広島県在住36歳の人。
23年前、中学生のときの話。
父親の勤務先の関係で京都から広島に引っ越した。
毎週土曜日は英語の学習塾に通った。
塾に持っていく辞書が必要だ。買ってはいたのだが、持ち運びには大きくて重い。
でも調度よい小さめのマンガ本サイズぐらいの辞書があった。
京都にいたとき、「大学に入学してもう使わない」という近所のお姉さんに貰った辞書だ。
そのお姉さんはコスギさんというのだが、歳がはなれていたこともあってそれほどの面識はない。
近藤真彦の大ファンで、母親が呆れて、「コスギさんったら、マッチを見に京都から東京までわざわざ行ったんだってよ」と言っていたのを覚えているぐらいだ。
お姉さんはその辞書を中学の卒業記念で貰ったのだそうだ。
その辞書を持って塾に通った。
ある夏の日、塾の授業で居眠りをしてしまった。
目が覚めると授業は終わっていたので荷物をまとめて塾を出たが辞書を忘れたことに気づいた。
取りに戻ると自分の机にしまったままだった。それをかばんに入れて帰宅した。
次の週。
同じ塾でほかの学校から通っている生徒に話しかけられた。
その生徒に「僕の辞書を知らないか」と聞かれた。
前週の授業の際に辞書を塾に忘れてしまい、取りに戻ったが机の中には無かった。
その人は貰った辞書をとても大切にしていたので、塾の事務に忘れ物の届け出がないかも確認したがそれも無い。
「君、間違って僕の辞書を持ち帰っていないか」
聞くと、その人は、近所の大学生のお姉さんから「大学ではもう使わないから」といって辞書を貰っており、
辞書はそのお姉さんの中学の卒業記念。
辞書の表紙には、お姉さんが通っていた中学の名前が印字されているという。
自分と同じようなエピソードを聞かされて訳がわからなくなったので、その日はかばんから辞書を出せずに授業を受けた。
家に帰って、気にも留めていなかった辞書の表紙を確認すると、
広島の中学校の名前が印字されていた。

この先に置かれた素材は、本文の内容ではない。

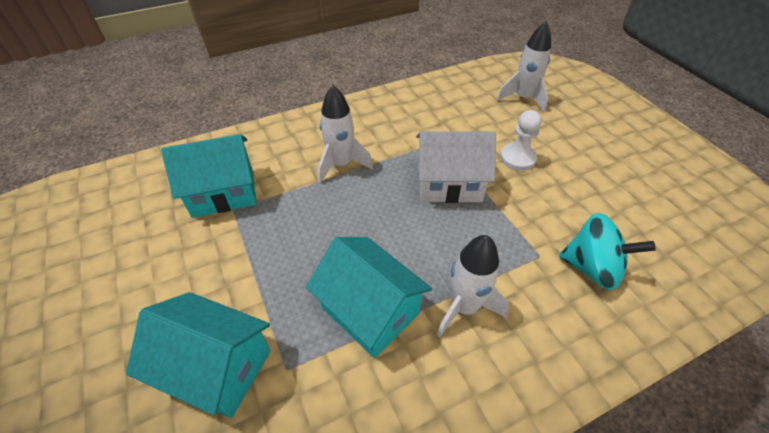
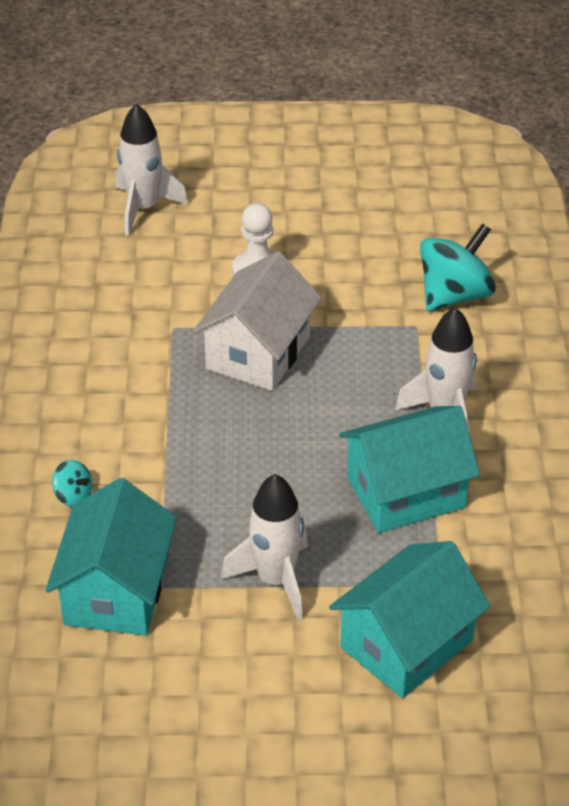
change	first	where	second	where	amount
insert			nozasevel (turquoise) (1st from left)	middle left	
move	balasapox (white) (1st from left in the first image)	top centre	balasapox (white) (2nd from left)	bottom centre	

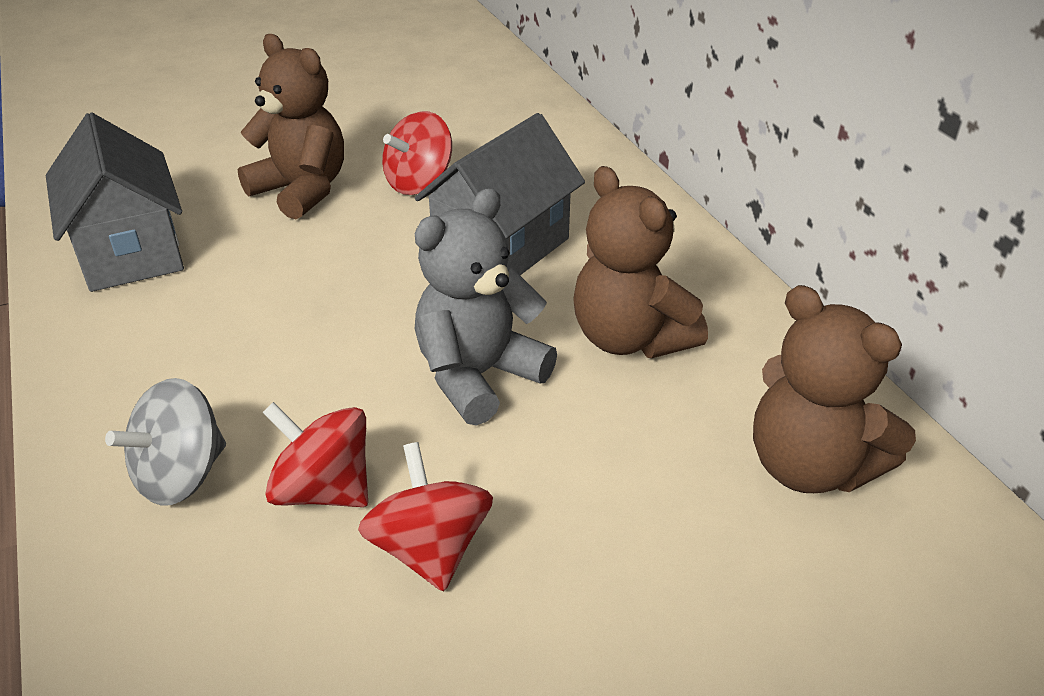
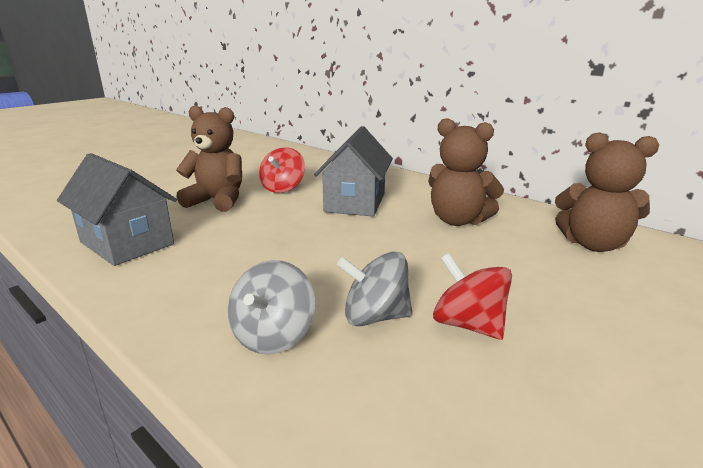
change	first	where	second	where	amount
delete	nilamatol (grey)	centre			
recolor	nozasevel (red) (1st from left)	middle left	nozasevel (grey) (2nd from left)	centre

京都ではなかった。
パニックになり母親に小杉さんのことを聞いた。
母、
「小杉さんなんておうち、知らないわよ」
「伊集院さん、これって空脳(そらのう)でしょうか」
でお馴染み。
JUNK、伊集院光、深夜の馬鹿力(TBSラジオ、1月31日放送)の「空脳」というコーナーで取り上げられた投稿の話が面白かったので書いてみた。